Average around here is STILL $3.75...Supposed to be going down soon though


----------



## hornless (Oct 5, 2007)

Still $4.11 here 
I doubt they will go down far...Ours are getting higher still.


----------



## Candy (May 14, 2008)

Ours is down to $3.65--I'm much more worried about the cost of heating fuel. :GAAH: I can drive less since I am 'retired' but I HAVE to keep DH warm this winter. Since his stroke he is ALWAYS cold. Me--I have a "cold' room that I escape to. :angel2: 
Candy


----------



## all1965 (Oct 6, 2007)

We to have seen some relief. It was around $3.80 and now has gone down to around $3.39 at Walmart, Sams, and Krogers.
Diesel has gone down to $4.30 instead of being around $4.75


----------



## StaceyRosado (Oct 5, 2007)

hornless said:


> Still $4.11 here
> I doubt they will go down far...Ours are getting higher still.

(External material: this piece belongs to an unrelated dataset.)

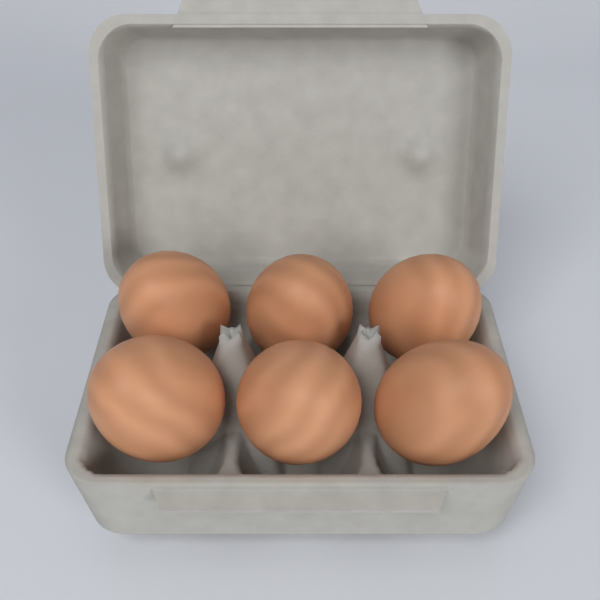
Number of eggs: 6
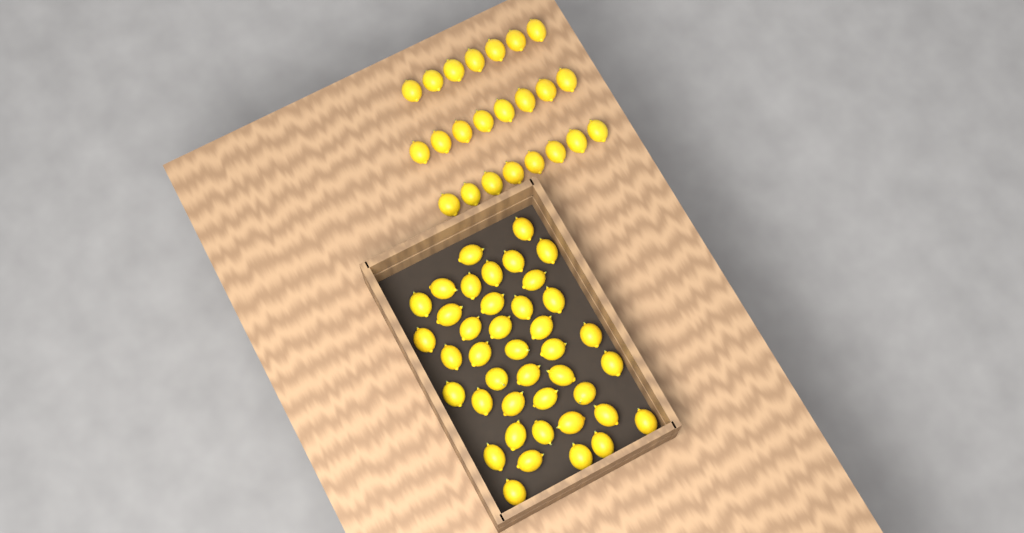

um thats interesting, have you personally checked it recently --- i mean we are in the same state so it shouldn't be going up in one area and going down in another


----------



## Hailee's Herd (Oct 5, 2007)

It is $3.77 at the nearest gas station here.


----------



## alyssa_romine (Oct 5, 2007)

it went from $4.02 to $3.48 here


----------



## enjoytheride (Oct 5, 2007)

Prices have gone down here - regular is about $4.22 and diesel about $4.79. It's dropped about $ .30.
But I'm thinking that we still need to be careful. That rapid rise and the way it happened makes me think someone ( or group ) was fiddling with the market. The thing that changed was that use went down and many economies suffered- that made purchasing oil at high prices more unattractive and the price dropped. It became clear that high oil prices would do more damage than was expected. 
I really hope that people keep developing alternative sources of powering vehicles- that seems to me to be the only way that some equalibrium can be maintained.


----------



## Ivy (Aug 9, 2008)

Gas prices usually drop toward the end of summer. Summer driving season is ending.
Now they kill us with heating bills.


----------



## StaceyRosado (Oct 5, 2007)

yes they usualy drop but not this fast -- may be it is just my location, :shrug:


----------



## Ivy (Aug 9, 2008)

Oil had fallen too as of late.
But dont worry Opec is thinking of cutting back supply at the next meeting to help push the price back up. They dont want it to drop to much. Its been in the news as everyone waits for Opec to decide if thats what they will be doing next, which they probably will.


----------



## StaceyRosado (Oct 5, 2007)

selfish pigs


----------



## Ivy (Aug 9, 2008)

Its called profit. Its what makes the world go around these days.
Greed, the human way.

Sad, IMO.


----------



## StaceyRosado (Oct 5, 2007)

dont get me started on that -------------------------------------------------------


----------